Rencana menaikkan BMAD
Darmadi mengatakan, rencana kebijakan menaikkan BMAD juga mesti dilihat dari aspek persaingan usaha yang terjadi di lapangan.
"Kemendag harus melihat adanya dugaan data verifikasi KADI dimanipulasi oleh pihak pihak tertentu karena persaingan bisnis, sehingga hasil verifikasi tidak kredible. Maksud saya, saya khawatir Kemendag menerapkan kebijakan BMAD atas usulan KADI itu bukan atas dasar kajian tapi atas adanya desakan dari para entitas bisnis tertentu demi melindungi kepentingan bisnisnya. Jika fenomena ini yang jadi alasan menaikkan BMAD itu sama saja menambah keruwetan baru. Kami khawatir nantinya para pebisnis besar memanfaatkan BMAD dengan seenaknya menaikkan harga nantinya karena menganggap tidak ada pesaing lagi ketika impor distop," tandasnya.
Â
Advertisement
Industri Keramik
Darmadi mencontohkan, khusus untuk industri keramik misalnya, jika melihat data kebutuhan keramik yang ada skema impor masih sangat dibutuhkan di tengah tingginya permintaan dalam negeri.
"Untuk industri ini kapasitas produksi saat Pada Periode Penyelidikan Antidumping bahwa dalam negeri hanya mampu menyediakan +/- 70 juta m2 sedangkan kebutuhannya mencapai +/- 150 juta m2, jelas ada gap atau kekurangan sekitar +/- 80 juta m2 untuk keramik porcelain.Tentu skema impor merupakan pilihan sementara yang paling logis. Bayangkan jika BMAD diterapkan nanti untuk isi kekurangan itu bagaimana solusinya? Meminjam istilah jurnalis kelahiran Inggris berkebangsaan Kanada, Malcolm Gladwell "mengepel gladak Titanic tidak membuat kapal itu bisa terhindar dari tabrakan" artinya jika kebijakan dibuat tidak komprehensif keruntuhan industri keramik porcelain dalam negeri nantinya sulit dihindari," tegasnya.
Darmadi juga mengingatkan, data yang akurat dan komprehensif menjadi sangat fundamental dalam menyusun sebuah kebijakan.

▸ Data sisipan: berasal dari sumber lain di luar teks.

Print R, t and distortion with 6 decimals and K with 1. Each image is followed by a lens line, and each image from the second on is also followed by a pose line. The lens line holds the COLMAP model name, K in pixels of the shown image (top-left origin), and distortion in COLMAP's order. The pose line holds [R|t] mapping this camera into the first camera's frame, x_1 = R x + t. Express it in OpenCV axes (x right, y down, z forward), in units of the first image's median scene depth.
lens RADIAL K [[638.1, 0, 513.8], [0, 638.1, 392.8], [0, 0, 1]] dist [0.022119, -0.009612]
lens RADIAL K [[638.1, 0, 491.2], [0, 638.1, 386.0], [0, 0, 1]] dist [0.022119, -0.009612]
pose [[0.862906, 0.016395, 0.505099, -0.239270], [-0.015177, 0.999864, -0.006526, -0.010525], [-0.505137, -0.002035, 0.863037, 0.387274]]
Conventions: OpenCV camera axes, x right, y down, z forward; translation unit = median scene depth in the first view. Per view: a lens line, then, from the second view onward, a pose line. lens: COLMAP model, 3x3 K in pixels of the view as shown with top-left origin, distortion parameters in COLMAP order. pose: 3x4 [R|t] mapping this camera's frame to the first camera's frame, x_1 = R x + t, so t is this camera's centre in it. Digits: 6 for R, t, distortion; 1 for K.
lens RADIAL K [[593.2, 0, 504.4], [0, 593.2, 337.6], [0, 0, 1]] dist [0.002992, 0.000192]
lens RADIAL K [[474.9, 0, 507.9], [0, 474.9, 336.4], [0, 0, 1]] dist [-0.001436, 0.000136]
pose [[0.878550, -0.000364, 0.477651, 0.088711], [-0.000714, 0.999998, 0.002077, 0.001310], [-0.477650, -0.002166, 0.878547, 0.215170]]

"Saya dengar rencana Kemendag menerapkan BMAD atas usulan KADI hanya mengandalkan data yang sifatnya secondary dari dirjen bea cukai semata, bukan berdasarkan primary data (hasil verifikasi langsung sistem pembukuan dari perusahaan). Bukan berarti data dari dirjen bea cukai tidak kredible namun itu hanya sedikit dari keseluruhan data yang ada. Sekali lagi validasi data menjadi keharusan yang perlu dimiliki agar kebijakan BMAD nantinya tidak jadi bumerang bagi ekosistem tujuh industri yang dimaksud (keramik, elektronik, alas kaki, tekstil dan lainnya)" tegasnya.